Great job you are doing on your K321!!! I really enjoy this post, and I hope the one I am about to start turns out as well as yours.
I am not an expert on the K321 by any means, but it sounds as though the exhaust valve opening slightly on the compression stroke would indeed be the ACR working. If you spin the crankshaft in the reverse direction, does this stop? If it does then it would suspect it is the ACR. If it still does this in reverse rotation, you may have something else going on.
I agree with David, oil might open a can of worms here, and I think I will feed it just a little.
Synthetic is great oil, but do not use this for the break-in!!! JMHO, I would wait at least 50 hours to ensure the rings are fully seated before switching to synthetic.

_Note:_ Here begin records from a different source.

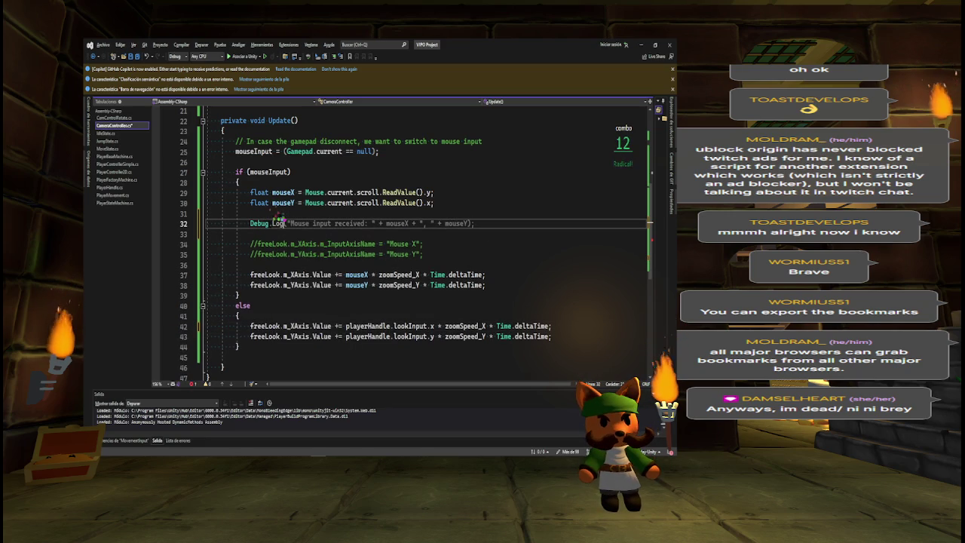
key("Tab")
type("(\"")
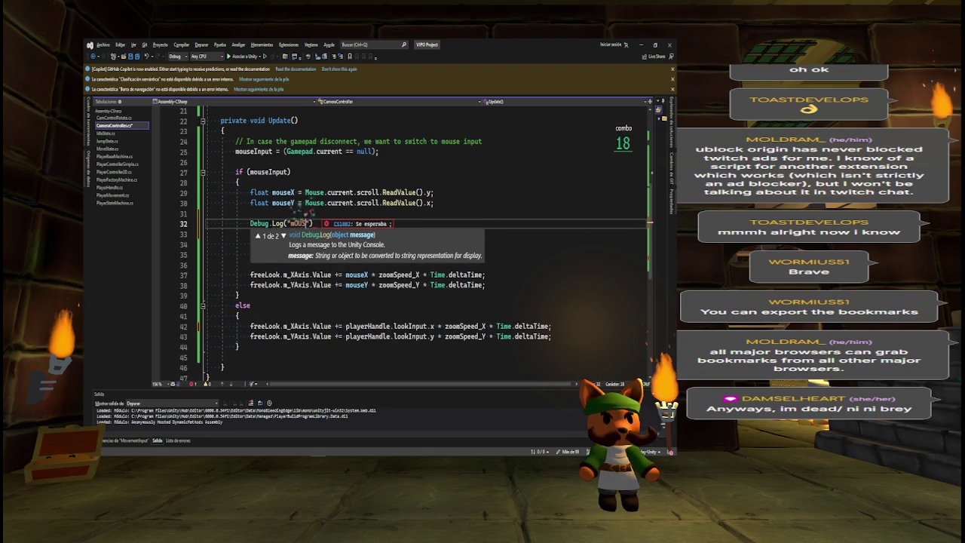
type("MMouse inp")
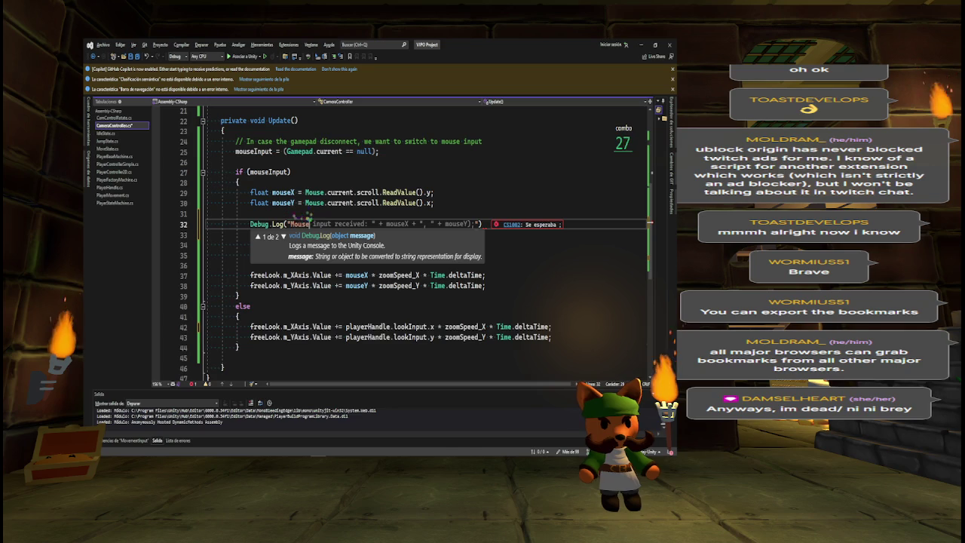
type("ut received")
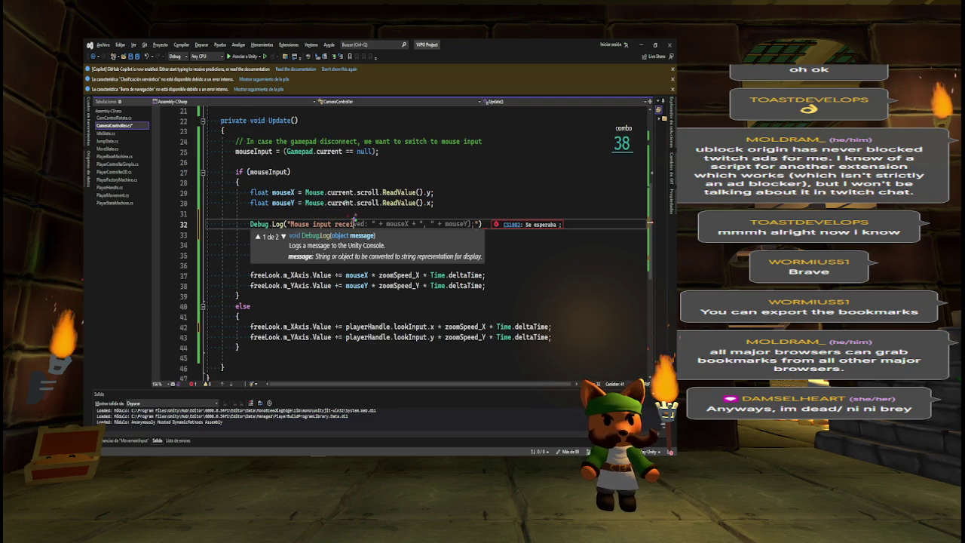
type(": \"")
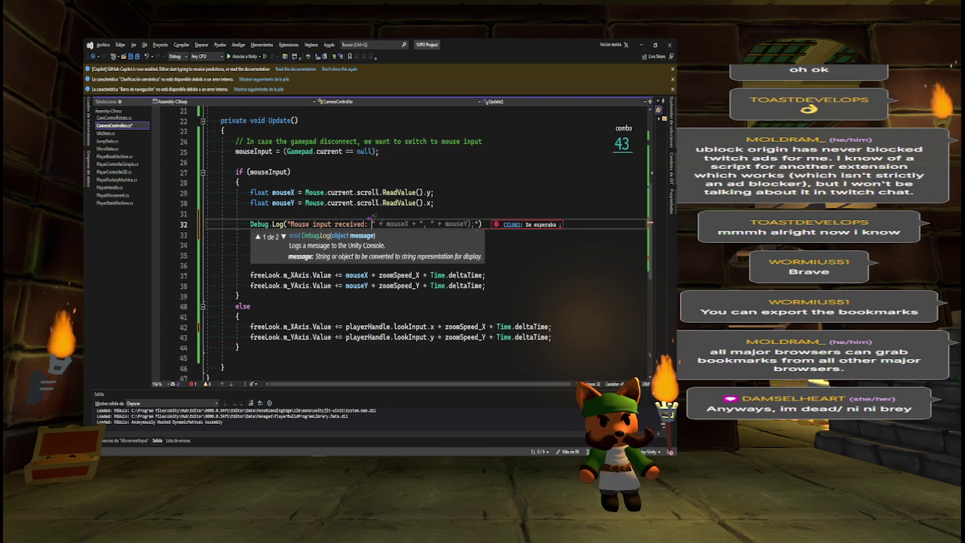
type(" +")
key("Tab")
type("mouseX")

When I was younger, I was an A&P mechanic. On a fresh engine just after rebuild we would change the oil immediately after the first start-up run in which we set the timing and carburetor adjustments, and verified there was no leaks on all the seals and gaskets (typically, this was only a 15 minute process or less). Now granted this was aircraft engines, but I have also carried this practice over to any engine I rebuild. It is very cheep insurance to make sure the majority of the foreign contaminates after a rebuild are out of the engine as soon as possible (especially being as how the K321 does not have an oil filter). I would then follow the Deere service manual, and again change it after 2 hours. Deere then recommends changing in intervals of 25 hours (or 8 hours in dusty conditions). My personal process on a fresh engine, would be to change it again regardless in 8 hours (again just cheep insurance).
Non-detergent vs. detergent oils might also open a can of worms. Many recommend a non-detergent on engines without filters, and that it helps to seat rings faster. My personal thinking on this, if you change oil at the recommended frequency (or more frequently), you should not have contaminates suspended in the oil large enough to cause damage after the break-in period. And ring seating does indeed occur with detergent oils as well by normal application of light to moderate loads during break-in. JMHO I think today’s detergent oils are far superior to the non-detergent oils. I personally would use a high quality 30w detergent oil even during the break-in period. But as I noted, I would also change it far more frequently than recommended during the break-in.
Also drain the oil while it is hot, or as warm as you can handle to insure the majority of the contaminates are still in suspension during the change.